With the gloating thing I think it's often insecurity.
I felt like I'd failed/cheated when I had ds1(8 hours) with an epidural - friends had had 30 hour labours, caesarean sections, etc and people just looked at me and said 'blimey you lucky cow' and I felt awful. Butthen I felt awful anyway as he was born to me on my own with no partner. So I already felt like I was cheating to have him. I hadn't donethe whole, be loved by someone, get married, have a baby together. I didn't deserve him. It as complicated.
So to have ds2 at home with nothing, not even G&A (which was available but I declined as I don't find it helpful) felt like an experience I was glad to have - in a way - though it bloody hurt, and was traumatising, I felt like I'd 'achieved' something, I knew what it really felt like and for once I had done something 'properly'.
That was my own, personal, screwed up self feeling that way. Six years on and having just had my third and final baby, I went for the epidural.

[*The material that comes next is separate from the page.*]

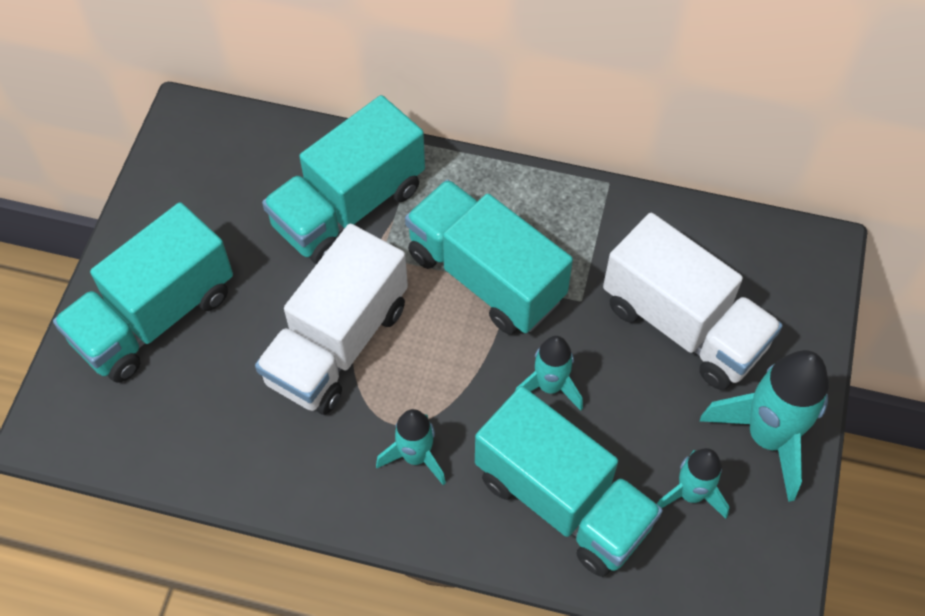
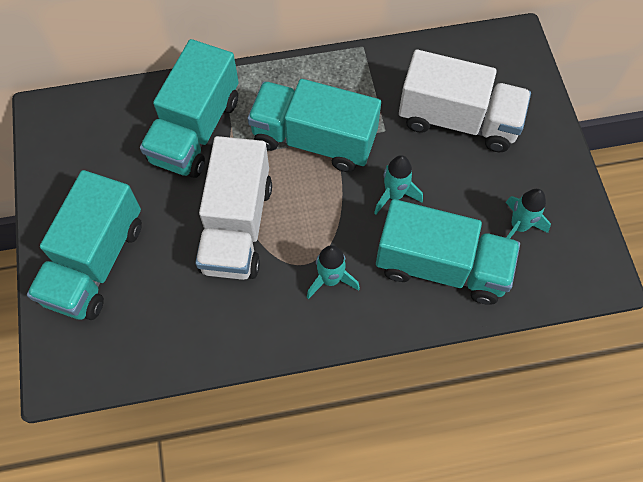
camera: 25 degrees left, 5 degrees up
turquoise rocket [700,350,829,502] -> none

I knew what the pain felt like and didn't want to have it again, and by the time they agreed to it I'd done most of it - he was born about half an hour later. But thank God for that epidural.
Now I've come full circle. I'd say unless you are a masochist with something to prove, like I was before, then take the pain relief - just blooming take it! It is not shameful, or wussing out, those are constructs we create in our own minds from our own feelings of inadequacy. Labour is horrifyingly painful, unless you're very lucky/know how to manage the pain (I didn't, at all) and I've hidden the conception topic on here because every time I see someone TTC, all I can think of is 'are you INSANE?!'
The only down sides I know, for me, are the side effects and the being strapped to a monitor when you want to be on all fours. Nothing else - in fact the improvement in the epidural in 10 years was astounding. I could feel everything.